Wir leben in einer Welt, die scheinbar der Fragmentierung unterliegt. Die nachkriegszeitliche liberale Ordnung der Globalisierung ist bedroht - nicht zuletzt aufgrund der Konzentration der Vereinigten Staaten auf innere Angelegenheiten, die Bedingungen für eine mächtige Kindleberger-Falle schaffen.

In der Wirtschaft entstehen neue Handelsbarrieren und Zölle. In der politischen Sphäre sehen wir den Einsatz von Sanktionen, Konflikten und dem Klimawandel als Waffen.

Der offensichtlichste Schluss aus all dem - dass die Globalisierung zu Ende geht und die multilaterale Zusammenarbeit endgültig zerrissen wird - ist jedoch falsch.

Hinter dem Zusammenbruch der alten Ordnung verbergen sich zwei tiefere Prozesse: die Regionalisierung des Handels im Zuge der Veränderung des Gesichts der Globalisierung und, was noch wichtiger ist, die Verschiebung des globalen Machtgleichgewichts mit der Stärkung der Weltmehrheit im Globalen Süden und dem Ende der Ära der uneingeschränkten Dominanz der USA. Selbst die Dominanz des Westens in den Weltangelegenheiten wird in Frage gestellt angesichts des Beginns einer neuen multipolaren Ära.

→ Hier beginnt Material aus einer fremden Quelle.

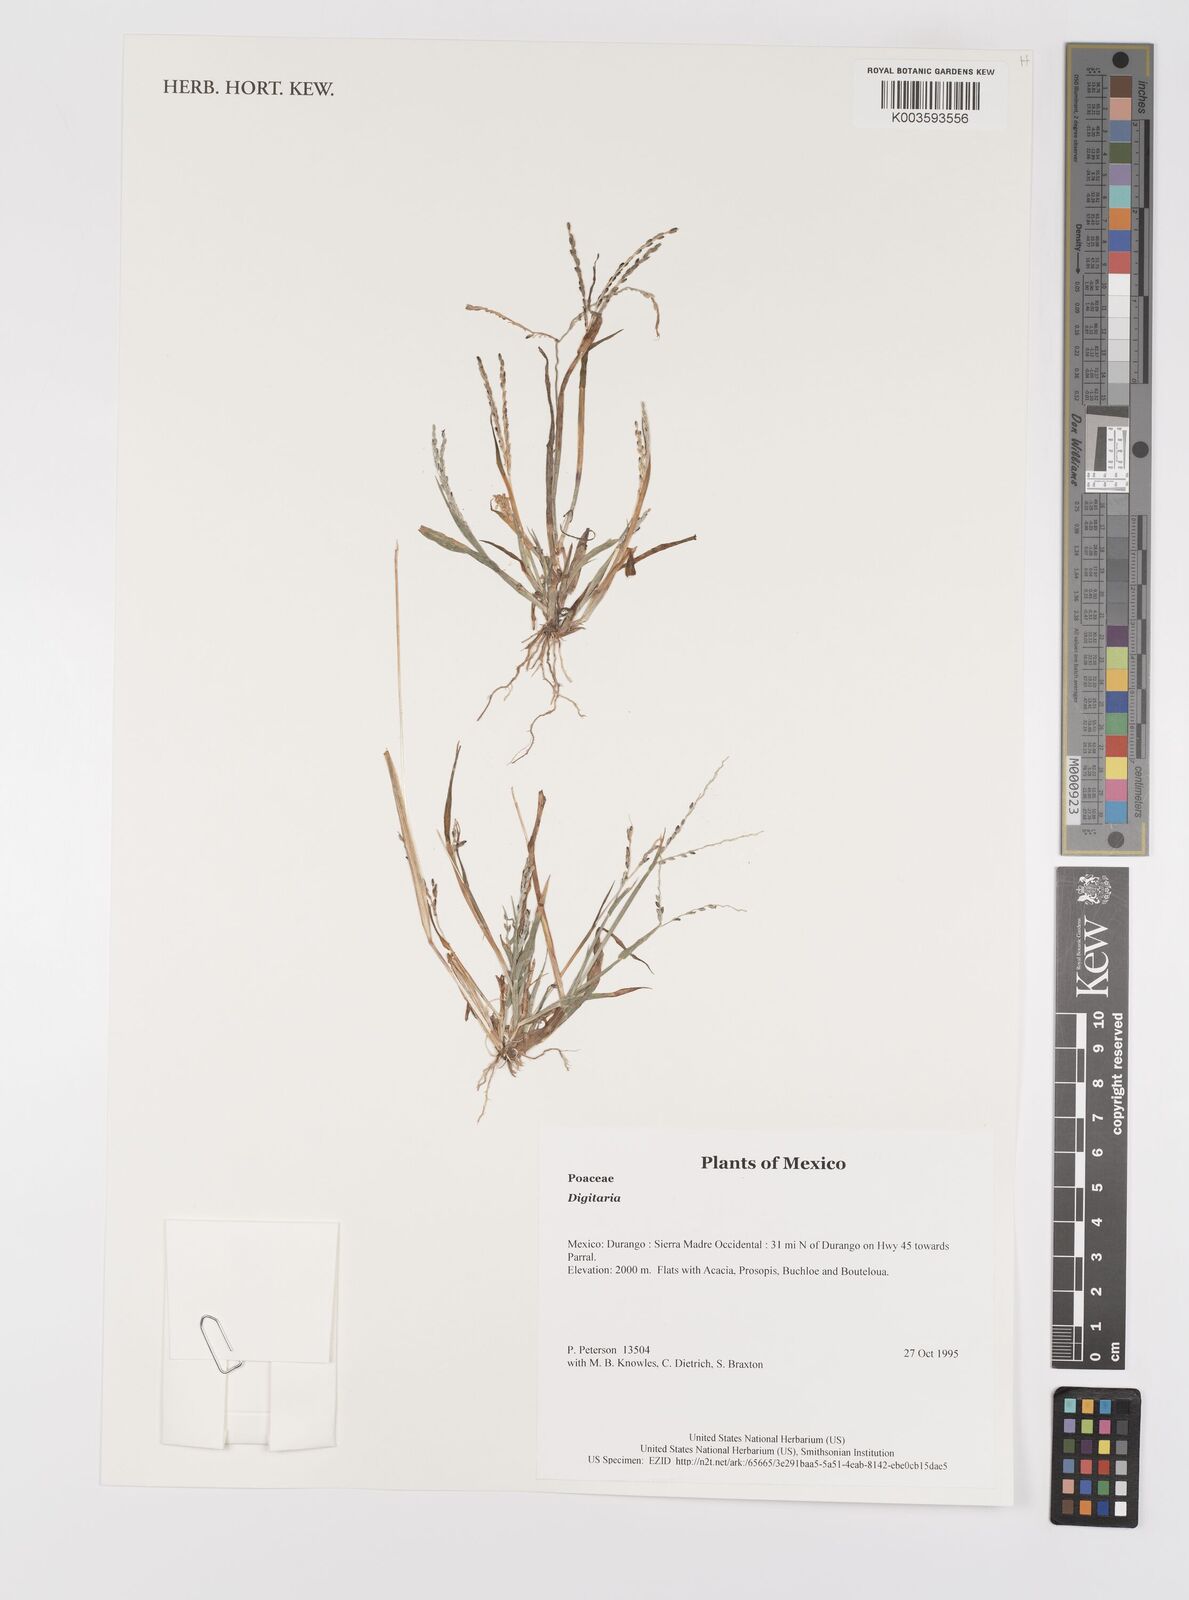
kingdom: Plantae
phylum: Tracheophyta
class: Liliopsida
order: Poales
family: Poaceae
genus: Digitaria
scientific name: Digitaria spec
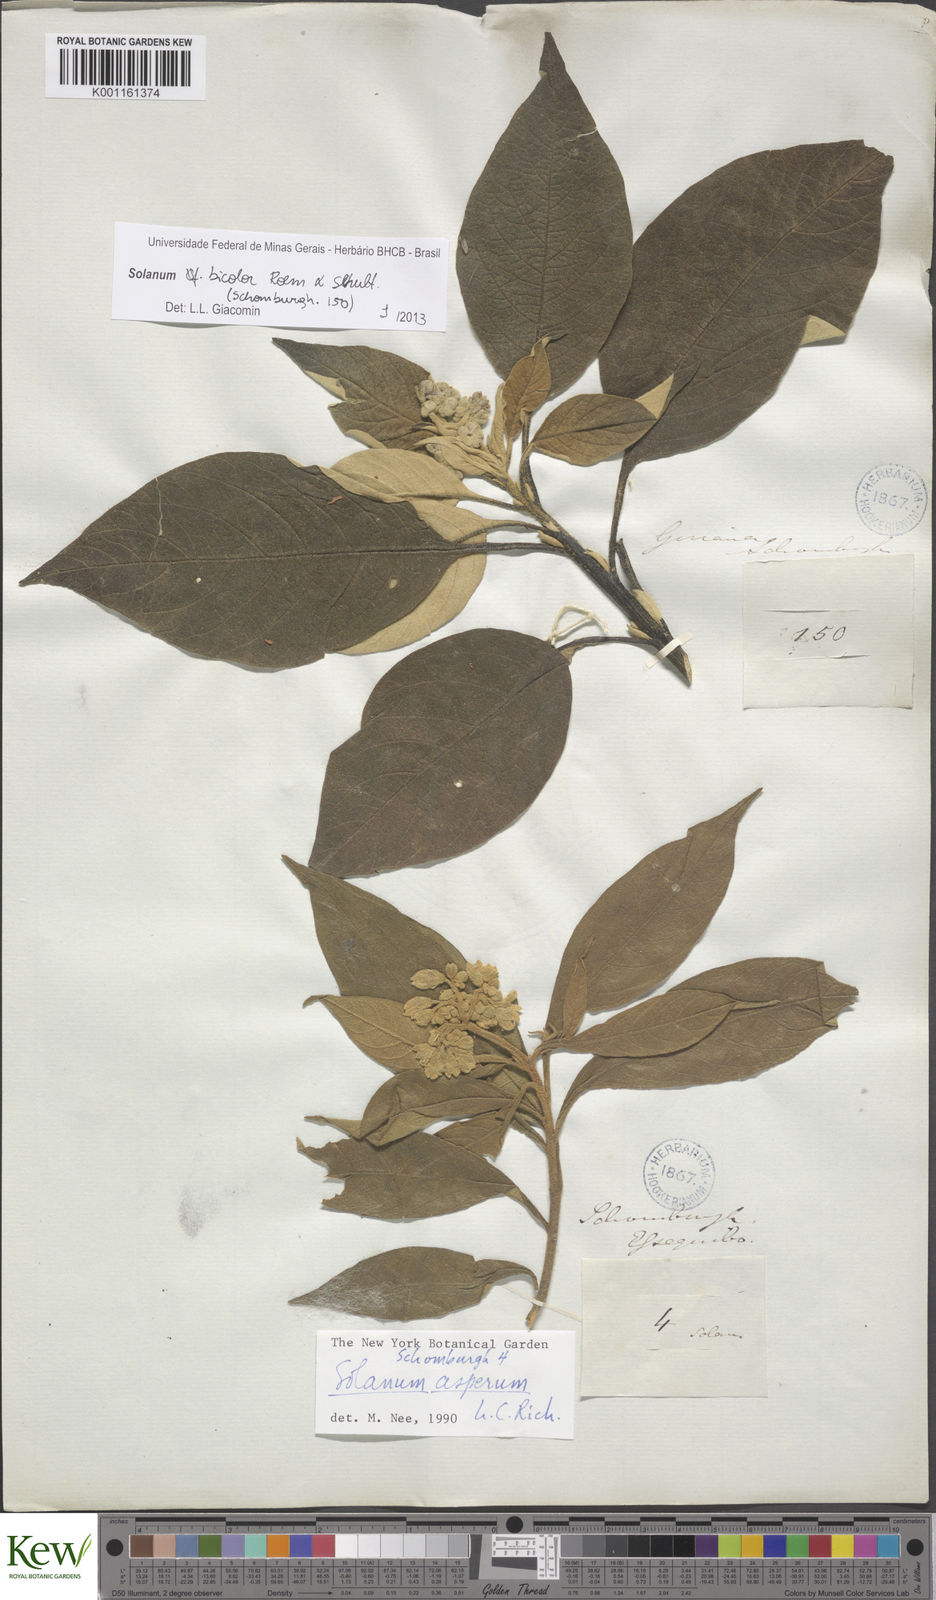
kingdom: Plantae
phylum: Tracheophyta
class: Magnoliopsida
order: Solanales
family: Solanaceae
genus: Solanum
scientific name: Solanum bicolor
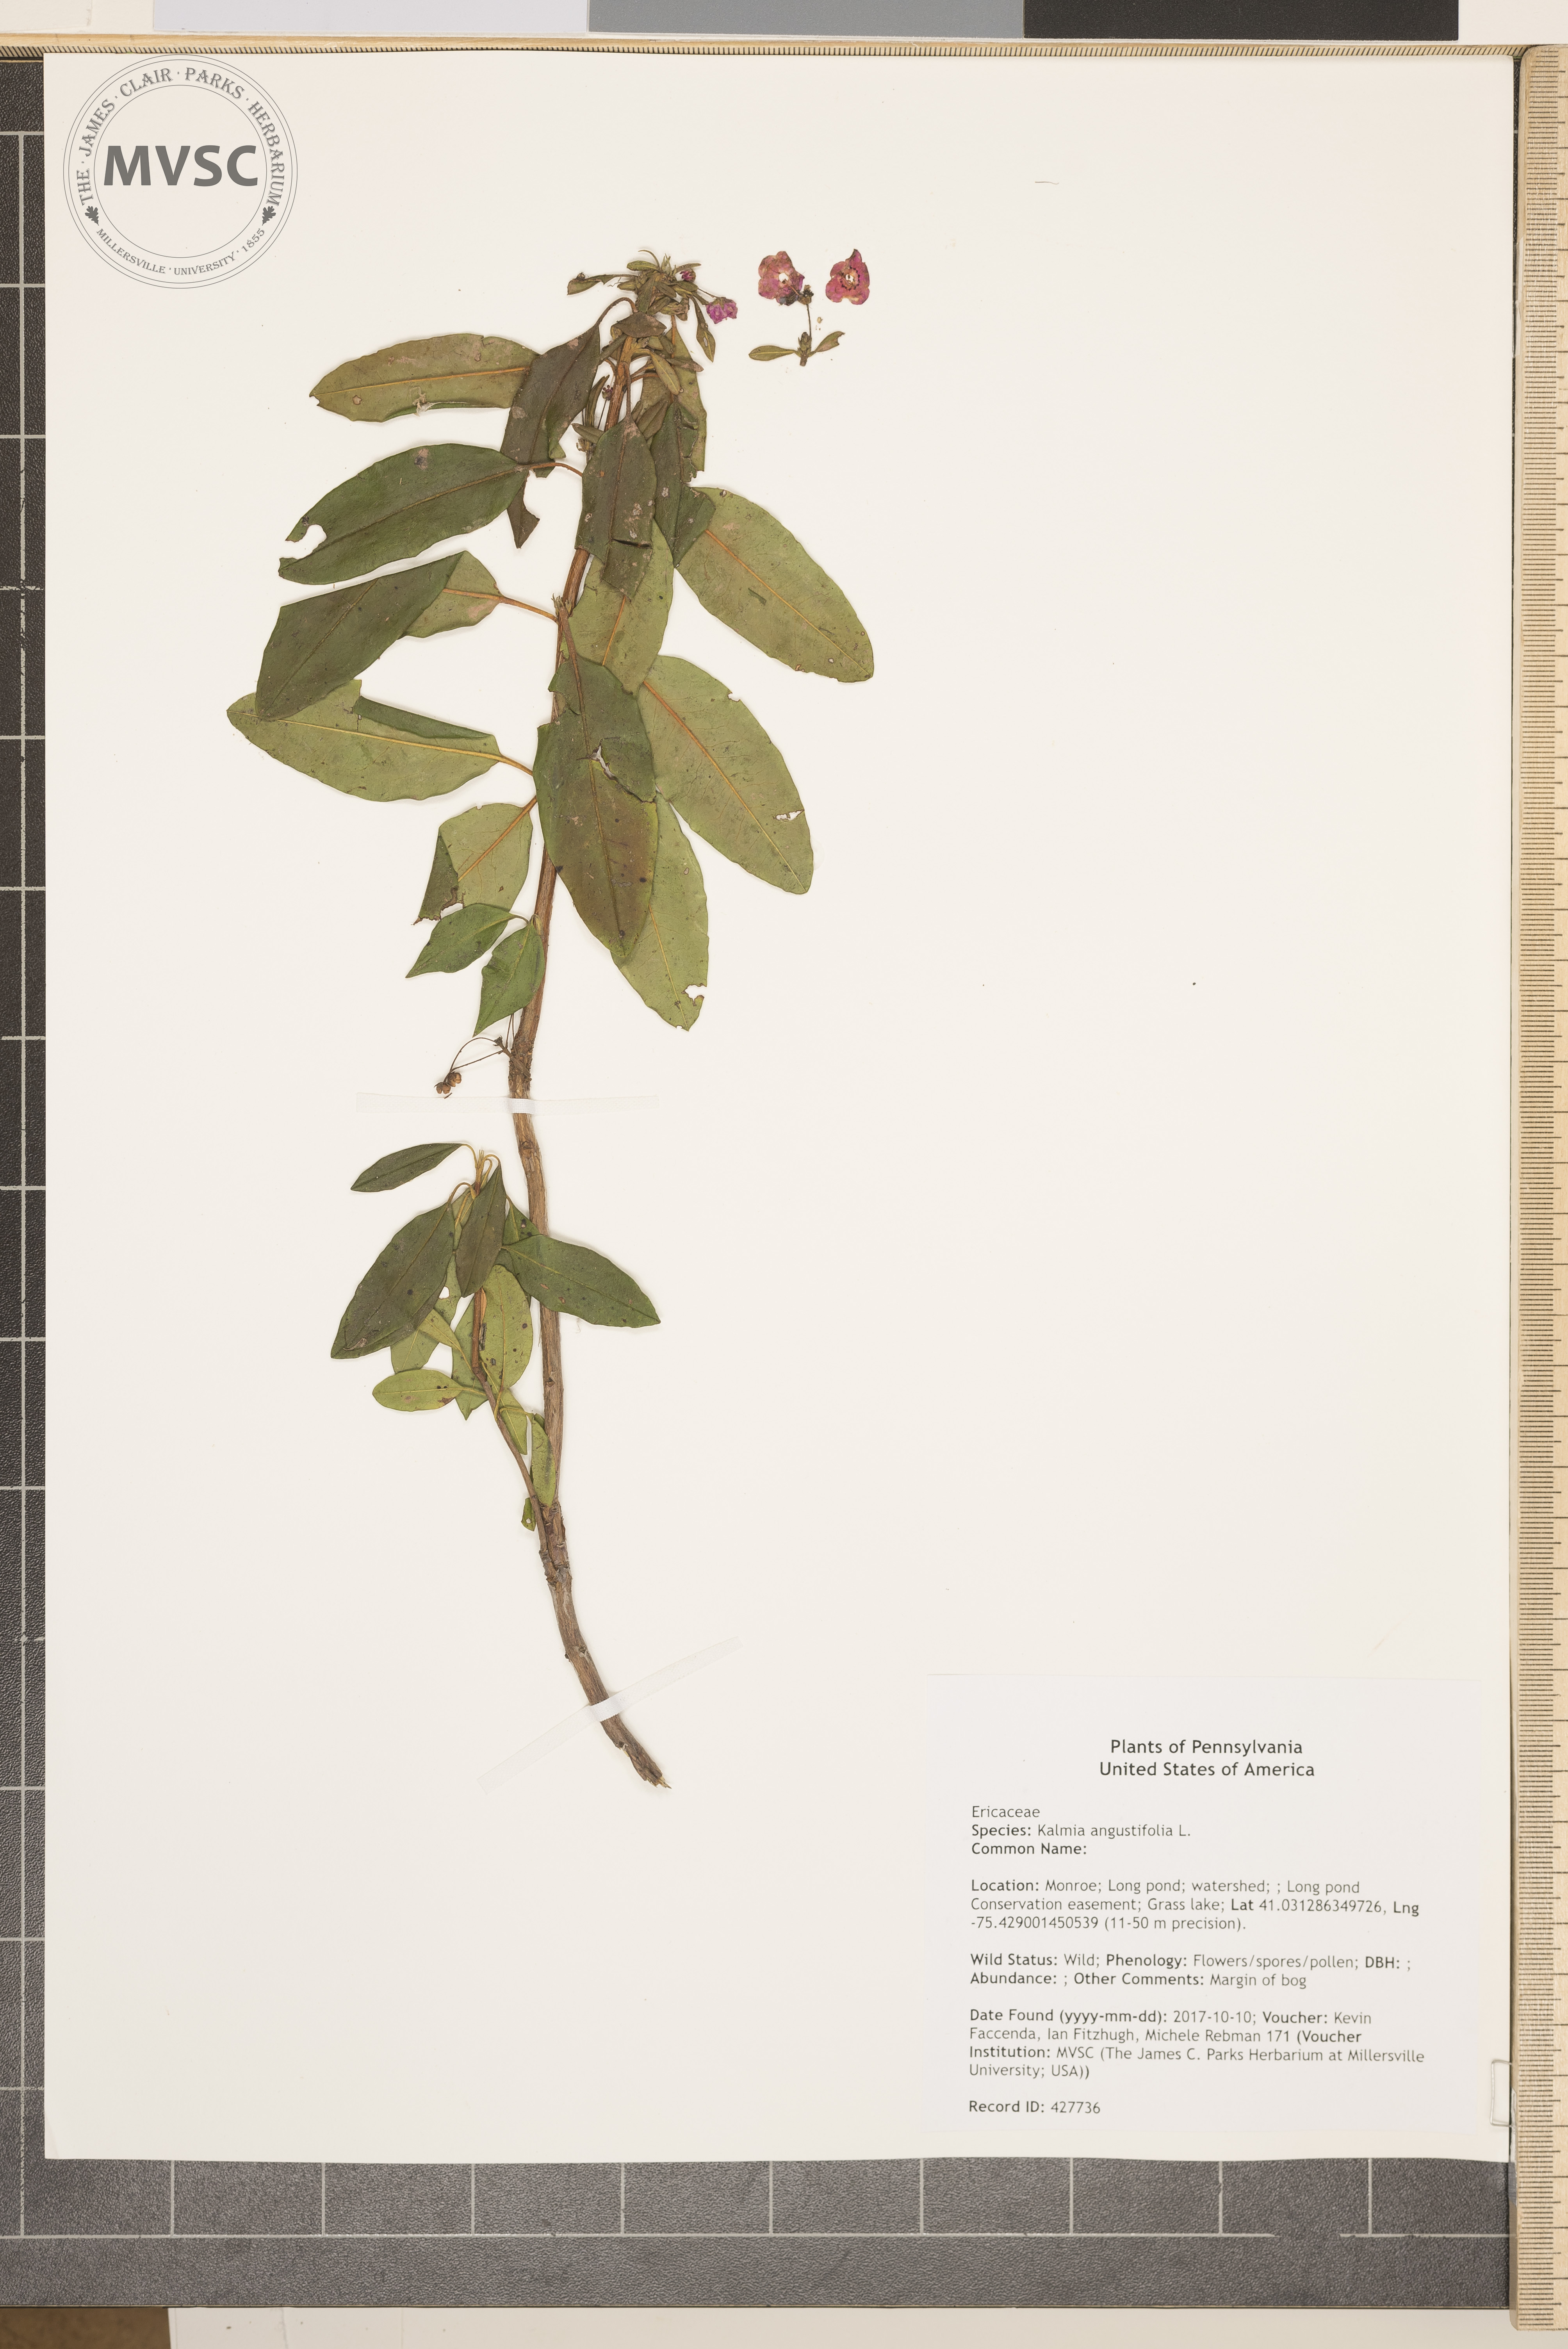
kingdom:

Zunächst einmal bleibt die Globalisierung stabil. Man kann die Zeit nicht zurückdrehen und die Folgen der technologischen Entwicklung rückgängig machen.

Zur Veranschaulichung betrachten wir die wirtschaftliche Globalisierung und Regionalisierung: Der Anteil des Welthandels am globalen Bruttoinlandsprodukt erreichte 2011 im Rahmen eines Prozesses, der mit der globalen Finanzkrise 2008 begann, ein Gleichgewicht und blieb seitdem stabil. Dies geschah lange bevor die Idee vom Ende der Globalisierung allgemein akzeptiert wurde. Der Beitrag des Handels zum globalen BIP bleibt stabil, trotz der jüngsten Erschütterungen.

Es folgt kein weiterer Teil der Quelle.